Barbouzes à Madagascar : Récit d 'un fiasco

Clicanoo 24.08.2002

A la mi-juin, Didier Ratsiraka avait décidé de régler la crise malgache à sa façon en faisant appel à des mercenaires français. L’équipée de ces derniers, qui devaient arriver à Tamatave, s’est piteusement conclue à Dar ès-Salam (Tanzanie). Quelqu’un les a balancés aux autorités malgaches : Gilbert Lecavelier, ancien conseiller pour la sécurité du président malgache Albert Zafy, naviguant depuis longtemps dans le milieu des barbouzes et de l’extrême droite. Son témoignage met en évidence le rôle équivoque joué par le Quai d’Orsay dans cette affaire.

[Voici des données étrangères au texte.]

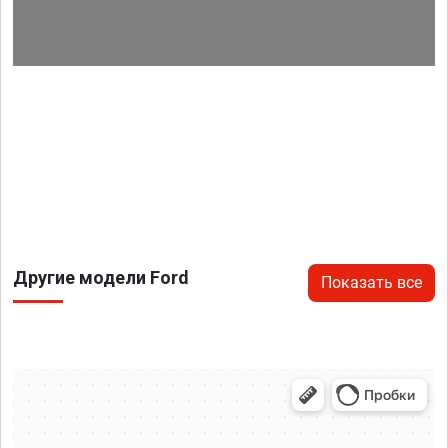
Другие модели Ford
Показать все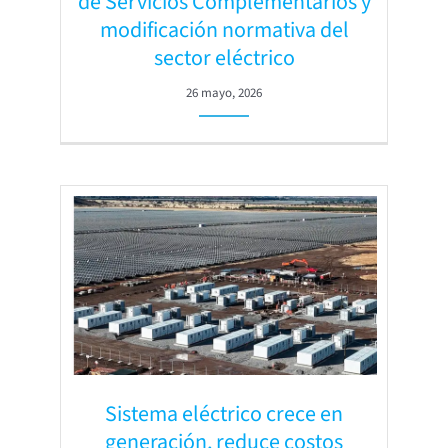
de Servicios Complementarios y
modificación normativa del
sector eléctrico
26 mayo, 2026
Sistema eléctrico crece en
generación, reduce costos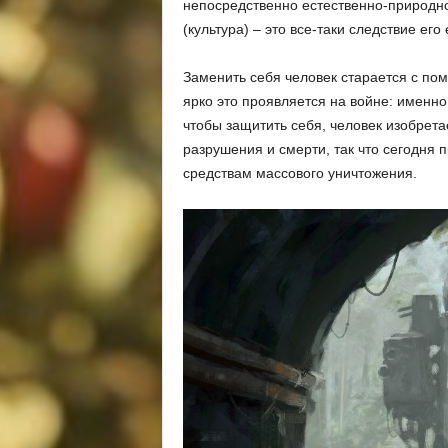
непосредственно естественно-природной
(культура) – это все-таки следствие ег
Заменить себя человек старается с по
ярко это проявляется на войне: именно
чтобы защитить себя, человек изобре
разрушения и смерти, так что сегодня 
средствам массового уничтожения.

Gilbert Lecavelier ne possède pas un pedigree ordinaire. Ancien membre d’Ordre nouveau et du Service d’action civique (deux organisations clairement marquées à droite de la droite), il fut chargé en 1968 par Jacques Foccart de “loger” les cibles des groupes d’interventions gauchistes dirigés par un certain Bob Denard.

Deux ans plus tard, il devint membre de la société d’Études techniques économiques et commerciales (ETEC), de l’Ordre souverain et militaire du Temple de Jérusalem et de l’Union pour la défense des libertés et du droit (UDLD), pas vraiment proches des idéaux chers à Marx et Lénine.

Lié à la Grande loge nationale de France (GLNF), il a longtemps espéré succéder à Bernard Courcelle à la tête du Département protection sécurité (DPS), le “service d’ordre” du Front national, dissous aujourd’hui. M. Lecavelier s’est ensuite reconverti dans un business fructueux très prisé par les chefs d’État françafricains, la sécurité privée. Sa petite société était alors basée dans le Sud-Ouest de l’Hexagone.

En 1993, l’ancien d’Ordre nouveau, très lié au ministre malgache des Transports de l’époque Daniel Ramaromisa, décroche un contrat pour assurer la sécurité d’Albert Zafy, président de la République, qui vient de succéder à Didier Ratsiraka. A l’époque, la société Securmad était dirigée par Lecavelier et un Franco-Mauricien, Christian Fayd’Herbe, proche du sulfureux feu Sir Gaëtan Duval. En 1996, M. Zafy, “empêché”, quitte le pouvoir. L’Amiral rouge - “un ennemi de longue date”, dit aujourd’hui Gilbert Lecavelier - revient dans la Grande Ile en triomphateur. L’ancien du SAC, prudent, quitte Mada.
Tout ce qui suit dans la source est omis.